(Records from a dataset)
§ §

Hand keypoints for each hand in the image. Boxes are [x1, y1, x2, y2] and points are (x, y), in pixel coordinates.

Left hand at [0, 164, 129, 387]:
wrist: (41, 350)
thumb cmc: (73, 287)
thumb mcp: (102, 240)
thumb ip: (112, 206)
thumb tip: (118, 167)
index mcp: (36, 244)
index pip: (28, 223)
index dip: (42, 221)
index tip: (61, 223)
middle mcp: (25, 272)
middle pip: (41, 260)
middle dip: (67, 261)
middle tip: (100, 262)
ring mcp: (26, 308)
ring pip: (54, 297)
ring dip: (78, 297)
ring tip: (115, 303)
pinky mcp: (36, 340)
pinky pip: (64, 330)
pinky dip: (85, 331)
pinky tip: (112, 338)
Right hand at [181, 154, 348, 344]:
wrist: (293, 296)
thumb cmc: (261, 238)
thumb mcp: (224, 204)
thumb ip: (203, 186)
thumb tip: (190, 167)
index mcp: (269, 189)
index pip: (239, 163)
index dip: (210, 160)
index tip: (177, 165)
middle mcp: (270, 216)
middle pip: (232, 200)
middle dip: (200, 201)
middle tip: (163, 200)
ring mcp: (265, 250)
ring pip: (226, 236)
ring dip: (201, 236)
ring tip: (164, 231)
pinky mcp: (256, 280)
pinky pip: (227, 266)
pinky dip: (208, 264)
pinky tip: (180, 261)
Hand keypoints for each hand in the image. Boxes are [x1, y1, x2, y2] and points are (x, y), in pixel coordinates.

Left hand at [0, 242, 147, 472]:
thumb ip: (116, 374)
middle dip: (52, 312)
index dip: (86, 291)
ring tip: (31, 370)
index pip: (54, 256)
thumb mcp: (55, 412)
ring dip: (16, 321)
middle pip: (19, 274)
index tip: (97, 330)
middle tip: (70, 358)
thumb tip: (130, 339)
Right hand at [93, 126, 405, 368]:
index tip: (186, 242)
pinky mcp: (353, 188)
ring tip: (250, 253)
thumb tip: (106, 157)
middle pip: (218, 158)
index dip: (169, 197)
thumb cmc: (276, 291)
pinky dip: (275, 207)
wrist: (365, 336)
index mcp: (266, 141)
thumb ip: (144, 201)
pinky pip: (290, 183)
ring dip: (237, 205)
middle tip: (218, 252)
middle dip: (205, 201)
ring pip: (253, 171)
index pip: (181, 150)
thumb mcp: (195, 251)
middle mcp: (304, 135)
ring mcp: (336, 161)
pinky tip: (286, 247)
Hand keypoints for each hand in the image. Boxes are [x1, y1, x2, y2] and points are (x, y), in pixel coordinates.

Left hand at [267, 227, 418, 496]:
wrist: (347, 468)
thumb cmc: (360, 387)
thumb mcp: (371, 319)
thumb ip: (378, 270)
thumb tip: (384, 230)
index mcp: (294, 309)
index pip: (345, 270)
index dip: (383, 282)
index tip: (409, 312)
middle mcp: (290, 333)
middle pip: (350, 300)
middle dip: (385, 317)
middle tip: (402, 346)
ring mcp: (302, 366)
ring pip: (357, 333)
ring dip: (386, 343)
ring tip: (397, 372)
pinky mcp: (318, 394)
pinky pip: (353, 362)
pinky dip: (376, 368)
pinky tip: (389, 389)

§ §

### Task
Lines after the one containing "pinky mcp: (36, 340)" are left out; every line from the start of the entries through that line is restated word for word.

### Task answer
Hand keypoints for each hand in the image. Boxes are [x1, y1, x2, y2] and points are (x, y), in pixel coordinates.

Left hand at [0, 164, 129, 387]:
wrist: (41, 350)
thumb cmc: (73, 287)
thumb mcp: (102, 240)
thumb ip: (112, 206)
thumb tip: (118, 167)
index mcp: (36, 244)
index pip: (28, 223)
index dip: (42, 221)
index tip: (61, 223)
middle mcp: (25, 272)
middle pip: (41, 260)
middle dip: (67, 261)
middle tip: (100, 262)
ring mcp: (26, 308)
ring pip: (54, 297)
ring dip: (78, 297)
ring tip: (115, 303)
pinky mcp: (36, 340)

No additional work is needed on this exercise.